Con un importante esfuerzo inversor, Orbea se lanzó a las gamas medias y alta, tanto en bicis de carretera como de montaña, innovadoras en su composición y producción, y unificando sus marcas en una, la matriz. Producto de ese proceso fue la Orbea Orca, elaborada con fibra de carbono. A nivel internacional, se lanzó de forma simultánea a varios mercados donde había una demanda de productos de alto nivel: EE UU, Japón y Australia, además de la Unión Europea, a través de minoristas especializados. Hoy, está en 64 países, vendiendo alrededor de 250.000 unidades al año, y sus bicicletas están en las mejores competiciones del ciclismo en carretera.
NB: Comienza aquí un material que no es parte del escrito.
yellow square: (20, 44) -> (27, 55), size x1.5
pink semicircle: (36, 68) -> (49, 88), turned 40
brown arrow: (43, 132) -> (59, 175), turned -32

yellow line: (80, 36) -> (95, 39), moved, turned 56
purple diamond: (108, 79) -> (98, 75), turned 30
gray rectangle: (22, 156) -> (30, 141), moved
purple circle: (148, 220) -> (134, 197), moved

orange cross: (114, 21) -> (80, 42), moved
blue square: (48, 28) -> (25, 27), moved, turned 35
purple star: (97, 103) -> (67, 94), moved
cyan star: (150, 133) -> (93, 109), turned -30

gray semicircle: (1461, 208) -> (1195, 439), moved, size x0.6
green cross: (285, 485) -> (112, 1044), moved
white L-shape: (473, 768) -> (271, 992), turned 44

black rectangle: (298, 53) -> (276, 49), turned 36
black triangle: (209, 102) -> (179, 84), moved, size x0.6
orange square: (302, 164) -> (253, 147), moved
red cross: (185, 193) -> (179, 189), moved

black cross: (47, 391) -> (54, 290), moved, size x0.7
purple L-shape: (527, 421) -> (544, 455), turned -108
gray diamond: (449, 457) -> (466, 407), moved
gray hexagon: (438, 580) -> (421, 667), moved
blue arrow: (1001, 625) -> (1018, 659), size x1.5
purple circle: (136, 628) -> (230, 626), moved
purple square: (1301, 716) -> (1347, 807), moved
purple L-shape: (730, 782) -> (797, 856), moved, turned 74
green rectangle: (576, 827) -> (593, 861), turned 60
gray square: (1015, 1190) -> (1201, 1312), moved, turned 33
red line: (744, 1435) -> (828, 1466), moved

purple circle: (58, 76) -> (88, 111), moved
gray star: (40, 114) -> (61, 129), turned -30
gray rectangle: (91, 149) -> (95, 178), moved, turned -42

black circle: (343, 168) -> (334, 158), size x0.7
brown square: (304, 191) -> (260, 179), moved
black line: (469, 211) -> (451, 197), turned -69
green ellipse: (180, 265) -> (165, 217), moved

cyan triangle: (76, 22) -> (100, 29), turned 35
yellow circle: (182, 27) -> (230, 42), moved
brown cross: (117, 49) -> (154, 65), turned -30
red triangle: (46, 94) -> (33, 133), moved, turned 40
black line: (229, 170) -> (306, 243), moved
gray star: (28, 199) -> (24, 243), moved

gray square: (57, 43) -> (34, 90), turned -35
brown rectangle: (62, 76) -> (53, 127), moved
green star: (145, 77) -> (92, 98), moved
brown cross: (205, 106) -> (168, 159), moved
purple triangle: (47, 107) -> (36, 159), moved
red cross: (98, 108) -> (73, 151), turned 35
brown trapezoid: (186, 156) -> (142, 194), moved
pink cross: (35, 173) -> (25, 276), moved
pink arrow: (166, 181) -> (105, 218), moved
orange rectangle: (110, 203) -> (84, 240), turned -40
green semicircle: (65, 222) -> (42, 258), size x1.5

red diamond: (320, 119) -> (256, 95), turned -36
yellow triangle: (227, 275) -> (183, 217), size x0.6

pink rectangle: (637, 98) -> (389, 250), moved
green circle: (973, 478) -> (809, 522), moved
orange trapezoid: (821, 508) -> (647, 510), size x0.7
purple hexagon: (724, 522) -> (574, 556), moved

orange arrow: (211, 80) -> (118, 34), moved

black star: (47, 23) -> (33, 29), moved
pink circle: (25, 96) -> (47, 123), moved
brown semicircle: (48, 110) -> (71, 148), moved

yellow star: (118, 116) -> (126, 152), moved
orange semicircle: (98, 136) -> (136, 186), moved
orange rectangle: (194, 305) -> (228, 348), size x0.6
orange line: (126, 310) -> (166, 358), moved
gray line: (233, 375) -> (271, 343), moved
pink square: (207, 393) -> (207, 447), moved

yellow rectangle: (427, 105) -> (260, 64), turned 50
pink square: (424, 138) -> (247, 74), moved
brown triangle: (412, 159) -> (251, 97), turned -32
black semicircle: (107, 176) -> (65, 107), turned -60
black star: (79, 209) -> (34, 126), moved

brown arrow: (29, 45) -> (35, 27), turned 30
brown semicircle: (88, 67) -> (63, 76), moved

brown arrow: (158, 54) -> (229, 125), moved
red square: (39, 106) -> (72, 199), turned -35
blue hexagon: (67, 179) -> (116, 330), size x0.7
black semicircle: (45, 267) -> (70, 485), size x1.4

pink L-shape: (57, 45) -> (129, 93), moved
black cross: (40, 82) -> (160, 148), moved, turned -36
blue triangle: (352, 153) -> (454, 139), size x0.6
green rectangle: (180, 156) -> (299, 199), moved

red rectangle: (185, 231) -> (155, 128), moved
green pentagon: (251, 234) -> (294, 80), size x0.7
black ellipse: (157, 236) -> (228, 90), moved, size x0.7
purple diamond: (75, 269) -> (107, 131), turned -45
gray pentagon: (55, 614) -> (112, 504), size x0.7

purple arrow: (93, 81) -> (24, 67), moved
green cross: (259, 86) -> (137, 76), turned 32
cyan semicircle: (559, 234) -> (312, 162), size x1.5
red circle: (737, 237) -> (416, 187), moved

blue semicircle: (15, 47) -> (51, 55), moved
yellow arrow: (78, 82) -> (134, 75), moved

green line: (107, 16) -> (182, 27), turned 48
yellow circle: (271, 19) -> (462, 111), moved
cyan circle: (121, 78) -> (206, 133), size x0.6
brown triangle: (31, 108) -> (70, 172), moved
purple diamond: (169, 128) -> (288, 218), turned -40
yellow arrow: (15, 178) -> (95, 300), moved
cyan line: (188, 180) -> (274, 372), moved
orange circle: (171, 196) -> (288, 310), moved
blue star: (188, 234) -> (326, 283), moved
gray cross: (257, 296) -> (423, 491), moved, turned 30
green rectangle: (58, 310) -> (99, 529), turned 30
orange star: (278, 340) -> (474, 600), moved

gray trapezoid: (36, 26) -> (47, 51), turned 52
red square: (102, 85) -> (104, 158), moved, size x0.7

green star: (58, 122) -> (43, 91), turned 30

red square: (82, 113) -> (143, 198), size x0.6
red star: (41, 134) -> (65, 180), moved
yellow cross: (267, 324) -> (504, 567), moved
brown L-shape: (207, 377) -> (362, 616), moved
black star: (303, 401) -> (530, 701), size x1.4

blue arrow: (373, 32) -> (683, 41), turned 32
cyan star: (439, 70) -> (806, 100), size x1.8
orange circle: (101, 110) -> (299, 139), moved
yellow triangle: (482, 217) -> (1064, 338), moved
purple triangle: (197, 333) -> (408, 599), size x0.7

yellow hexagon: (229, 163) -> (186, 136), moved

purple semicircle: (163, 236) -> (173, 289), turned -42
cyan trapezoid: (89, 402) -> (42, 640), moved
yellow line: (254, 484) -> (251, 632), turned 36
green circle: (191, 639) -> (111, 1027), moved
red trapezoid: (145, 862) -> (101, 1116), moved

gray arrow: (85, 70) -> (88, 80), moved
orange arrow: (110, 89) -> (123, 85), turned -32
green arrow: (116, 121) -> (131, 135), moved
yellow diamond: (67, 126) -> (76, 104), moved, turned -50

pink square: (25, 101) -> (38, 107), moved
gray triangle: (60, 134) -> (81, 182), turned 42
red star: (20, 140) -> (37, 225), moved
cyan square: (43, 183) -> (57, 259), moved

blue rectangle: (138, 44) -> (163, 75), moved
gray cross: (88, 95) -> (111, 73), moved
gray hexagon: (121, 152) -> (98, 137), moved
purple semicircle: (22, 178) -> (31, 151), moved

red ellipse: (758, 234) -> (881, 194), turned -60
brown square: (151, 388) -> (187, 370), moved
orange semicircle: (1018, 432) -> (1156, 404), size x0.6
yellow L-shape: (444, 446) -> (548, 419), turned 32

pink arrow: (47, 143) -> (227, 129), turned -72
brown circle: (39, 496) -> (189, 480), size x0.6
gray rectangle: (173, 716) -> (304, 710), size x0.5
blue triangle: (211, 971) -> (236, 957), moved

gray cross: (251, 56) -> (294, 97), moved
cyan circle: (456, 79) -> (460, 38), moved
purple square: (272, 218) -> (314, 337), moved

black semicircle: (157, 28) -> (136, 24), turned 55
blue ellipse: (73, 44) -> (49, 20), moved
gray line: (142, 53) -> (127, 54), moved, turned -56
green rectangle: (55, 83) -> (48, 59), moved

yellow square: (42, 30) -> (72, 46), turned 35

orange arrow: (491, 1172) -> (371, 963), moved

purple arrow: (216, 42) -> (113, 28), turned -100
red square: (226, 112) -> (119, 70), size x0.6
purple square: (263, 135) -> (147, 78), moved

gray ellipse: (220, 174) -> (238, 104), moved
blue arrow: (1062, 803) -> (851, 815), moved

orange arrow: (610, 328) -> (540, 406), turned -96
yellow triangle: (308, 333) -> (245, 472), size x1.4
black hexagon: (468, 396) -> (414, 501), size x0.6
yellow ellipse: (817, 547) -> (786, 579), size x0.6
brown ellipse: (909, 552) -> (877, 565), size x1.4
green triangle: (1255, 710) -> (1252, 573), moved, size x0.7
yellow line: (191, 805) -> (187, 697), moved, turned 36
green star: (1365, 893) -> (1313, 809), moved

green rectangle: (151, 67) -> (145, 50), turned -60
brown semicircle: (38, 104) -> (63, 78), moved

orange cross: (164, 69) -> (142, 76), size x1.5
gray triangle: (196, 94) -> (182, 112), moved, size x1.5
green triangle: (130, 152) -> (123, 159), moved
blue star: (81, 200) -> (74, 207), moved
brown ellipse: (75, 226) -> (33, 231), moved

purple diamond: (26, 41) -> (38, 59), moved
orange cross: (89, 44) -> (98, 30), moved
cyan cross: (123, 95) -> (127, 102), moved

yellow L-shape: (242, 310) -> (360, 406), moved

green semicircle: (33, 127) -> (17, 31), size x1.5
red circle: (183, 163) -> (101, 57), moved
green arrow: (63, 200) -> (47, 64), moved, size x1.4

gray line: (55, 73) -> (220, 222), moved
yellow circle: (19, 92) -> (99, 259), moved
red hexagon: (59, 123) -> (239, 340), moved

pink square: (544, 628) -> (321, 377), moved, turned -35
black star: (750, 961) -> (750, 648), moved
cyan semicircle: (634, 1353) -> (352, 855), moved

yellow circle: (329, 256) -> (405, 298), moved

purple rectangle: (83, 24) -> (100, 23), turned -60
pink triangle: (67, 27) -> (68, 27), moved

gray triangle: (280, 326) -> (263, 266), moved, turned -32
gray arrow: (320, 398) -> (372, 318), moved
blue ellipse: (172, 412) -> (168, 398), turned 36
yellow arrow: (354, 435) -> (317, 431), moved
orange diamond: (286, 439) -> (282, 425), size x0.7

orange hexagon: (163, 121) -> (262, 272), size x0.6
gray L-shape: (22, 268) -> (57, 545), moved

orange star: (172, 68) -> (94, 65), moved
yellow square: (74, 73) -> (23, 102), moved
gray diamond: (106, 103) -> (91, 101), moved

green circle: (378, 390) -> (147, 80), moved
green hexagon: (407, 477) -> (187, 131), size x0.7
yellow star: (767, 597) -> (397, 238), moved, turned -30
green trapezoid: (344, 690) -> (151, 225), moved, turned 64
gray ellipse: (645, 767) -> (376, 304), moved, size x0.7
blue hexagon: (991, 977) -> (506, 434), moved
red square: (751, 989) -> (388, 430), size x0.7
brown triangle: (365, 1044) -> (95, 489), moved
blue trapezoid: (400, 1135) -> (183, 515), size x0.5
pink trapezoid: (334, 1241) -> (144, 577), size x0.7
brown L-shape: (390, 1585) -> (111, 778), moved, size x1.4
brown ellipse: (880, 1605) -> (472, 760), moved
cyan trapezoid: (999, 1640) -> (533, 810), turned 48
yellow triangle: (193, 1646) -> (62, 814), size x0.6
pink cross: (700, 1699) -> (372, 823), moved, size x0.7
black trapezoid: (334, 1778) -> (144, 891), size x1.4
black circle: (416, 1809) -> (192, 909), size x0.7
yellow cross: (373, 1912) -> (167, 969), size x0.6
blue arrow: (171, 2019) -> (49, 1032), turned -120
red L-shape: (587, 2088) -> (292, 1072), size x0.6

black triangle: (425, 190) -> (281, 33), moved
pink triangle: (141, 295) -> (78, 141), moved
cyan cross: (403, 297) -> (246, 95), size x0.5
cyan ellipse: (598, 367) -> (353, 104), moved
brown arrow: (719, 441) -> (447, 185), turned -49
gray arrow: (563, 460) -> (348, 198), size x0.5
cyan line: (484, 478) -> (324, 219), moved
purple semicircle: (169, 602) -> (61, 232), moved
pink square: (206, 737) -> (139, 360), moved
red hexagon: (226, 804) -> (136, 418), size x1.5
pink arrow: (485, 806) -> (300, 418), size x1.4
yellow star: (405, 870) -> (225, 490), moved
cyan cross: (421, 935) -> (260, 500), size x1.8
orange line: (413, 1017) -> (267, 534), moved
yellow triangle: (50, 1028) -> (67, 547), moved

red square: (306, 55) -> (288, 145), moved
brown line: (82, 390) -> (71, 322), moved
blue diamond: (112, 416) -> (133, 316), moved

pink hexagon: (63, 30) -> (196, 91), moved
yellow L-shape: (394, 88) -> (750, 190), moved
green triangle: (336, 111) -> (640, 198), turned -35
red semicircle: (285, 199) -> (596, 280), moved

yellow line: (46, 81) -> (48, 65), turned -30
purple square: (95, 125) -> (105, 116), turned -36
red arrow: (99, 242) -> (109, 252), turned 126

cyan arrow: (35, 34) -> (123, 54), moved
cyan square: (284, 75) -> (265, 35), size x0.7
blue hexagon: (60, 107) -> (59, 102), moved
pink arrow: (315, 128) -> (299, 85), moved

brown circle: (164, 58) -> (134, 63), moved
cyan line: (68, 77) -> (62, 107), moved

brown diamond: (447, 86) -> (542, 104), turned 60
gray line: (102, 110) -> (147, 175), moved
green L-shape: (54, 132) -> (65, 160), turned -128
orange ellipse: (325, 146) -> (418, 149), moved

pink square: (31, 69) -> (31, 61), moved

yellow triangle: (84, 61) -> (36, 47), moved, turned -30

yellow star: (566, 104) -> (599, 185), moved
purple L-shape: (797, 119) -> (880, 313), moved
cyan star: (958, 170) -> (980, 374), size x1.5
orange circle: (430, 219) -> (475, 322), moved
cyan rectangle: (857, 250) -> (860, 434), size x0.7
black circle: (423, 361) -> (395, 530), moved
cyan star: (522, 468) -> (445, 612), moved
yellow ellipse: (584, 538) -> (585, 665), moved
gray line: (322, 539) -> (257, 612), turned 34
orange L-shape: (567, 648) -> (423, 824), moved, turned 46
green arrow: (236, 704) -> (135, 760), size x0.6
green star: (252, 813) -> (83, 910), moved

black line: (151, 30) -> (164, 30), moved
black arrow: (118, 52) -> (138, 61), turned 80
Haciendo afición a través de las grandes vueltas ciclistas

Perico Delgado, en su etapa del Orbea
Perico Delgado, en su etapa del Orbea

Si algo ha sabido hacer Orbea, además de tomar decisiones acertadas en sus momentos más críticos, ha sido hacer llegar su marca a su principal público objetivo: la afición ciclista. Durante los años 30 ya dieron nombre a un club amateur, algo que repitió a finales de los años 70 y principios de los 80, convirtiéndose en una de las canteras más importantes del ciclismo vasco. En 1984 da el paso a la competición profesional, lo que haría durante la siguiente década, ya fuese como patrocinador principal o como secundario, en asociación con otras marcas como Seat, Gin MG, Caja Rural o Artiach. En 1985 fichan a Perico Delgado, que consigue para el equipo su gran triunfo, la Vuelta a España de ese año, además de una etapa del Tour de Francia. En el equipo corrían otros ciclistas de primer nivel de le época como Jokin Mujika o Peio Ruiz Cabestany. A finales de los 90, Orbea abandona la primera plana, pero se convierte en el proveedor del equipo Euskadi, que posteriormente competiría bajo el nombre de Euskaltel. En 2008, el ciclista español Samuel Sánchez ganaría el oro en los JJOOde Pekín sobre una Orbea. La marca también esponsoriza a equipos profesionales de bicicleta de montaña, especialidad que también le ha reportado prestigio.